**Goals**
a. In the film review, what makes the father aware that he must grow up? Explain in one to three sentences.
b. List every film title that the film review mentions.
c. Carry on the film review of Les Grandes personnes with a passage that follows its final sentence.

**Page extract**
* * * * *
Film Review
Anne Novion makes an auspicious directorial debut with this bittersweet
comedy-drama that revolves around the conflict between cultures and
generations. Strongly influenced by the French New Wave director Jacques Rozier
(
Adieu Philippine,
Du côté d'Orouët),
Novion crafts a film that is both uplifting and melancholic, in which
the serene Swedish location exposes and accentuates the inner turmoil
within the main protagonists, a father and his teenage daughter, as
they both attempt to navigate a crisis point in their lives. The daughter's
burgeoning adolescence makes the father aware of his own childishness
and compels him to make a similar transition to adulthood, allowing him
to assume the responsibilities of fatherhood and rediscover meaning in
his life.
Les Grandes personnes
is a film which gently reminds us that the growing up process is not
one that ends in the wake of adolescence but is one that continues
throughout life.
* * * * *
**Listing**
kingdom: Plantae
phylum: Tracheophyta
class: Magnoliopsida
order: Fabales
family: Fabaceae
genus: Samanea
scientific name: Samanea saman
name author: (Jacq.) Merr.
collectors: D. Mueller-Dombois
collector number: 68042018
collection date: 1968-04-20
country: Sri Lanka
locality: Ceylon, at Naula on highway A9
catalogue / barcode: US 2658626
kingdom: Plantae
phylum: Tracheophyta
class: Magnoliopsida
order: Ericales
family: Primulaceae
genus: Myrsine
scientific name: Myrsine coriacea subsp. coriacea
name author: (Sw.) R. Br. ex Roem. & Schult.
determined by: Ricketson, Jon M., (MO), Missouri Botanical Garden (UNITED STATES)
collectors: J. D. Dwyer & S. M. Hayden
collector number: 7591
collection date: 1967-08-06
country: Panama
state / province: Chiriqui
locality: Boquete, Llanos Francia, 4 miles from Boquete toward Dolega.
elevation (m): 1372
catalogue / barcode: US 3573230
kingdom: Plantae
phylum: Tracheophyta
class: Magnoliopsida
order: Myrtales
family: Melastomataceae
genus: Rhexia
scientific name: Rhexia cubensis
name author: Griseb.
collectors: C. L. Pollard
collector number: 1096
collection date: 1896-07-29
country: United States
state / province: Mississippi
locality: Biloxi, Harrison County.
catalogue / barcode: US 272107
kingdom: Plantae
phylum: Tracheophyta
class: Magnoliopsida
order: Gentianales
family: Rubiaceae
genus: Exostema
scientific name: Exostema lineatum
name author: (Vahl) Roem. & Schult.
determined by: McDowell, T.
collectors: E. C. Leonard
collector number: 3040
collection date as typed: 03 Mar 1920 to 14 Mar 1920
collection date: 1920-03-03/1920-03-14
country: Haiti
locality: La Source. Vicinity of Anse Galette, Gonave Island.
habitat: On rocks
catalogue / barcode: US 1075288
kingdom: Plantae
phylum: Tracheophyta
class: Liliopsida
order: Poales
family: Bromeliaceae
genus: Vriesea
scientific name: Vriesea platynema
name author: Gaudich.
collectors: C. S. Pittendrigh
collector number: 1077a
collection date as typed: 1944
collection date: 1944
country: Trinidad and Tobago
* * * * *
**Written responses**
a. His daughter's burgeoning adolescence makes him aware of his own childishness. It compels him to make his own transition to adulthood, so that he can take on the responsibilities of fatherhood and find meaning in his life again.

b.
- Adieu Philippine
- Du côté d'Orouët
- Les Grandes personnes

c.
Whilst Novion's assured direction has much to commend it, what
makes this a particularly charming film are the nuanced and intensely
truthful performances from its first-rate
cast, which is headed by the incomparable Jean-Pierre Darroussin, who
is perfect in the role of the father who is struggling to emerge from a
retarded adolescence. Darroussin's talent for playing seemingly naïve
characters of a sensitive nature is put to good use here and is
well-complemented by Anaïs Demoustier's wise-beyond-her-years, yet
still vulnerable, teenager, The rapport between Darroussin and
Demoustier convincingly suggests the strained tensions between a father
and his adolescent daughter and provides the basis for much of the
film's humour and melancholic introspection. With its
delicate mise-en-scène, incisive screenplay and
spellbinding performances,
Les
Grandes personnes is an engaging grown-up drama that explores the fraught
father-daughter relationship with tenderness, humour and a
pleasing smattering of irony. Anne Novion teamed up with Darroussin
for her next film, the equally beguiling
Rendez-vous à Kiruna (2013).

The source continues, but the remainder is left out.